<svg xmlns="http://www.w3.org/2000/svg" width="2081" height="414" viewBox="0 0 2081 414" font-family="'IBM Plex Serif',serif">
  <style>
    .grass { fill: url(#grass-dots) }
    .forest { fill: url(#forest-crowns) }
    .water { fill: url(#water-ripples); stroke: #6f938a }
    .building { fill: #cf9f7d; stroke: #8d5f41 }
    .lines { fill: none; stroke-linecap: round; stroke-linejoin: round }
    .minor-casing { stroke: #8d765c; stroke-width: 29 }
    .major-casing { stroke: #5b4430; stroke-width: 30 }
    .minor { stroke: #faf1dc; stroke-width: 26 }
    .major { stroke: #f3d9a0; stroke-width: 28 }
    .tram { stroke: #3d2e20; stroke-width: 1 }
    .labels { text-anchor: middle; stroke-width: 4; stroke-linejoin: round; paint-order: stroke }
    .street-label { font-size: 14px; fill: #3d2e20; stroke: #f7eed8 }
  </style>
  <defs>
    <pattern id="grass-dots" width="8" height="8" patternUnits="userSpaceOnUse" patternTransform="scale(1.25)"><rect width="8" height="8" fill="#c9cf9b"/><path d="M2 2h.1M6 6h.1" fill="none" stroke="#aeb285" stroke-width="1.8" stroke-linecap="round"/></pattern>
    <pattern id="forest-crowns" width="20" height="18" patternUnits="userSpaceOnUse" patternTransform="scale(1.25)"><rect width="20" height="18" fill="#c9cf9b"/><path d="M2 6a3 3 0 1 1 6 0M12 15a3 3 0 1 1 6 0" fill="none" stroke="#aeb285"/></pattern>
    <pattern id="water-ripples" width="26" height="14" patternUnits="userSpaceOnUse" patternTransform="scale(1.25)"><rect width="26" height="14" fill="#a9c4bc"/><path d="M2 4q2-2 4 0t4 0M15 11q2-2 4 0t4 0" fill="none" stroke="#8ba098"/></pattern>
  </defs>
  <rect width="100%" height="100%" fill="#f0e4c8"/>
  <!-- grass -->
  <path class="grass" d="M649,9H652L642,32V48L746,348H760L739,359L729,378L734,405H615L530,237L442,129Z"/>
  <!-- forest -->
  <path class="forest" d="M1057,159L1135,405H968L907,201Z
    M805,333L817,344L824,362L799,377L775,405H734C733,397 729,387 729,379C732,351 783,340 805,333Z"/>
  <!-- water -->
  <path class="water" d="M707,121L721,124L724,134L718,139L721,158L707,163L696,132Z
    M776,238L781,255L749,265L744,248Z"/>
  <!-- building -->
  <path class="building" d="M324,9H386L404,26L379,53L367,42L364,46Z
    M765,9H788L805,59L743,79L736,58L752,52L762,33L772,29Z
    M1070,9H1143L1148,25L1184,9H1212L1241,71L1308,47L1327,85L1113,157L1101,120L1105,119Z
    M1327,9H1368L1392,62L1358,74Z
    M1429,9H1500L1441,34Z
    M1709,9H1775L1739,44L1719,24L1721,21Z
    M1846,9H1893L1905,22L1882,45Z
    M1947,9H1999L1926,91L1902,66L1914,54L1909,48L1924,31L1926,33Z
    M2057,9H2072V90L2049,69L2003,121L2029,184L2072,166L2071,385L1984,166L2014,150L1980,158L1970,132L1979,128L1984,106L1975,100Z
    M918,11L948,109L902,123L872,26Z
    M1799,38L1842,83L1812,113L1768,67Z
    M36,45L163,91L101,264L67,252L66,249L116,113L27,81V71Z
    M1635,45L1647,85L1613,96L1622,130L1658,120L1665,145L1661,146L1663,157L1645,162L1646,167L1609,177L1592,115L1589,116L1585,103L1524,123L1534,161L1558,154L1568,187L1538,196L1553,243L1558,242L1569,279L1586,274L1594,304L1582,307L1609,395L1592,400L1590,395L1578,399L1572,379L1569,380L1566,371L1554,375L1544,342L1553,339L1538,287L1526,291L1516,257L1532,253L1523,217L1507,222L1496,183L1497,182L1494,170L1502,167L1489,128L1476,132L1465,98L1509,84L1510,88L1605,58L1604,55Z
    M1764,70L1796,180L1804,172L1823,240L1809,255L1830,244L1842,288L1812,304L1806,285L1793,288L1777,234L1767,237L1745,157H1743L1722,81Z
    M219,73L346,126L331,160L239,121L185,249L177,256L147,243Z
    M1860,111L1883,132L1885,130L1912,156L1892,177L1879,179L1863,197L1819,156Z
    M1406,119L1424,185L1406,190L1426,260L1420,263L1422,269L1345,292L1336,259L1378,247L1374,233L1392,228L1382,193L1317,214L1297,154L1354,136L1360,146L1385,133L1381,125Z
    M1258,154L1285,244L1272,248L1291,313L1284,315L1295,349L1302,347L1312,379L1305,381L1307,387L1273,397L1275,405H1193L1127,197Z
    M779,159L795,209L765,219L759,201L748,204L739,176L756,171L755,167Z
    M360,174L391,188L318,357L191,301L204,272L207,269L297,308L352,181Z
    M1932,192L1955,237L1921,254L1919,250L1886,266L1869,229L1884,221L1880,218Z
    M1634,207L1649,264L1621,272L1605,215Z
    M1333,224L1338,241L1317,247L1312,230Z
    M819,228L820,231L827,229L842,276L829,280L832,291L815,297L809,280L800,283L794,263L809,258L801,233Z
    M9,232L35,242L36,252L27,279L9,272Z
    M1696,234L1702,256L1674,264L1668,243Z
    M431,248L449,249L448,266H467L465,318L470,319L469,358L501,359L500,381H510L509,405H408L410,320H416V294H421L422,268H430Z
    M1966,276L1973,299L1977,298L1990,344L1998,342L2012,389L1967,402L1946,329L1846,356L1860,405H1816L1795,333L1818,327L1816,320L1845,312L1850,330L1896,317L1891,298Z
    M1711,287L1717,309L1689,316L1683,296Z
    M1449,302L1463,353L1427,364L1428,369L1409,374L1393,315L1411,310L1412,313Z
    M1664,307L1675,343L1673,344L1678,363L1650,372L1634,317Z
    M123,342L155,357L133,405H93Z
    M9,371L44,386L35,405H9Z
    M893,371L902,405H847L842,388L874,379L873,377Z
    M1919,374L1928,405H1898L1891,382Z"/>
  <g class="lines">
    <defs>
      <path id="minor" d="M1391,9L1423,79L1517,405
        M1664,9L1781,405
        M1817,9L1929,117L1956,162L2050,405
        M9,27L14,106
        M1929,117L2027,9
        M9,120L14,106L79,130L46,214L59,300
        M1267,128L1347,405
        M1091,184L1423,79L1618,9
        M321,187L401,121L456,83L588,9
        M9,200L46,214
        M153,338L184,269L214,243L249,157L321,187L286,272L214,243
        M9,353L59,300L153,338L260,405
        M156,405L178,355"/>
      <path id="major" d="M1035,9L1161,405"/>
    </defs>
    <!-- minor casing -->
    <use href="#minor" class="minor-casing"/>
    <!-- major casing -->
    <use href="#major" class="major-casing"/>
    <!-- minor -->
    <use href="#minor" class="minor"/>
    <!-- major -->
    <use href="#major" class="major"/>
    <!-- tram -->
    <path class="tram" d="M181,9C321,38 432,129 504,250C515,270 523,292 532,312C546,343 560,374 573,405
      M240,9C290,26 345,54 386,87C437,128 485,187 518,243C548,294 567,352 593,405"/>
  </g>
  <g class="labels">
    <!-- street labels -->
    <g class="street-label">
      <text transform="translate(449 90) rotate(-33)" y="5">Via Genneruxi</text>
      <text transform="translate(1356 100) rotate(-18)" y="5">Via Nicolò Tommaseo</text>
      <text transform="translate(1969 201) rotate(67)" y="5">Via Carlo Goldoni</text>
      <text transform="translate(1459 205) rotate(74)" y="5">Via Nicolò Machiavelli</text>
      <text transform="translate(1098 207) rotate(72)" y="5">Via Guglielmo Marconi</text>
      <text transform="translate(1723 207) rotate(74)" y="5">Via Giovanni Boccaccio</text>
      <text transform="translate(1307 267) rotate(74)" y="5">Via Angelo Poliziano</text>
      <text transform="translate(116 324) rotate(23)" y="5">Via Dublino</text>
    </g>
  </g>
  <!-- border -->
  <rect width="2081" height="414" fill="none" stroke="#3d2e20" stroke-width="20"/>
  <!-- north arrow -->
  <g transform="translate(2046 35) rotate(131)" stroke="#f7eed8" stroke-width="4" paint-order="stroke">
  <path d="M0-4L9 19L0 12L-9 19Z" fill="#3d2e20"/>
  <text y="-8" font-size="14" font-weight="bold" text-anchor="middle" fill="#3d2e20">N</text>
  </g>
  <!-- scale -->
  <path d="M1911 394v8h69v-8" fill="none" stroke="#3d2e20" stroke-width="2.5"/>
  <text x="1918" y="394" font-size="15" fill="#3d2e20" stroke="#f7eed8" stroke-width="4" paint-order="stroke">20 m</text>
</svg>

——

Your answer should be the lines above, from the line containing "<!-- border -->" up to and including the line containing "<!-- scale -->", reproduced exactly and with nothing else.

  <!-- border -->
  <rect width="2081" height="414" fill="none" stroke="#3d2e20" stroke-width="20"/>
  <!-- north arrow -->
  <g transform="translate(2046 35) rotate(131)" stroke="#f7eed8" stroke-width="4" paint-order="stroke">
  <path d="M0-4L9 19L0 12L-9 19Z" fill="#3d2e20"/>
  <text y="-8" font-size="14" font-weight="bold" text-anchor="middle" fill="#3d2e20">N</text>
  </g>
  <!-- scale -->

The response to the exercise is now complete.